Pierce covers 9 themes: aliens, supermen, immortality, god-men, artificial intelligence, cities, wars, disasters, and a ill-defined category (On the Edge) that includes science fiction which isn't quite science fiction.

And that's important, because the question of what counts as science fiction recurs throughout the book. Pierce is obsessed. If it smacks of fantasy or religion, it's out. If it's pseudo-scientific, it's out. The last chapter is him mostly trying to convince himself that Philip K. Dick should be in the canon, despite his mysticism.

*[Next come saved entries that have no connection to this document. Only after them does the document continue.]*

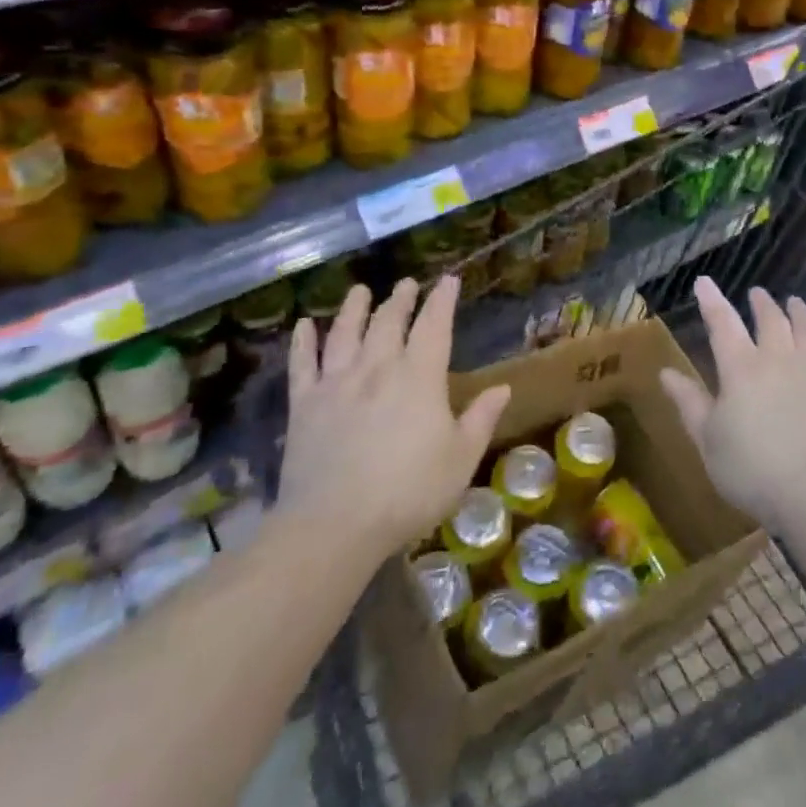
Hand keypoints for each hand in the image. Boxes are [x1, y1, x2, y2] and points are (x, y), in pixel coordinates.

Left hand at [275, 276, 508, 570]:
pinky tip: (305, 325)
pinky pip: (302, 364)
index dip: (442, 300)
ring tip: (360, 290)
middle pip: (389, 321)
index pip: (434, 325)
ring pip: (346, 332)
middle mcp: (378, 368)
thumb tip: (503, 388)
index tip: (448, 280)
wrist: (333, 526)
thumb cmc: (408, 493)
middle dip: (400, 299)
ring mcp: (337, 383)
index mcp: (420, 377)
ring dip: (354, 308)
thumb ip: (481, 419)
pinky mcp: (304, 405)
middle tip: (406, 283)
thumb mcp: (460, 460)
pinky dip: (303, 342)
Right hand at [658, 277, 805, 533]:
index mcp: (741, 368)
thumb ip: (689, 403)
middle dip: (761, 303)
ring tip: (794, 302)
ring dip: (799, 312)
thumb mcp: (709, 441)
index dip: (712, 301)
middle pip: (770, 320)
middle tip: (757, 293)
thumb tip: (665, 373)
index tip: (704, 281)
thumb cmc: (753, 470)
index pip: (722, 323)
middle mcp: (778, 358)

Throughout the book, Pierce is constantly judging the stories based on how perfectly logical they are, and how consistent they are with known scientific laws. He mentions, briefly, that some of the stories he covers--and he ranges widely, back tot he nineteenth century, touching on French, Russian, and Anglo stories--are poorly written, racist, imperialistic, or misogynistic, but these really aren't his concerns. He wants to make sure that he writers understood science. (He acknowledges that there is a tradition of using science fiction as satire, but doesn't seem very interested in it.)

What is especially problematic is how limited his own understanding of science is: any story that discusses the evolution of a species must parallel then-current understandings of evolution. Sociobiology is axiomatic. His understanding of the development of history reminds one of the video game Sims, though perhaps not even as complex. And stories that deviate from these structures come in for criticism. (Indeed, at the end, he admits that science fiction is the forecasting of evolution, and so must conform to evolutionary laws.)

Thus, the hyper-logical writing of Heinlein and Asimov has a pride of place, while Tolkien doesn't even get considered as science fiction--fair enough, but the community of readers often didn't make such stark divisions, and so keeping themes separated this way is only useful in very structural ways.

These crotchets make the literary criticism mostly uses for today. But the book still serves as a handy reference for finding particular books and stories that incorporate particular themes--even if the universe of possible stories is artificially restricted.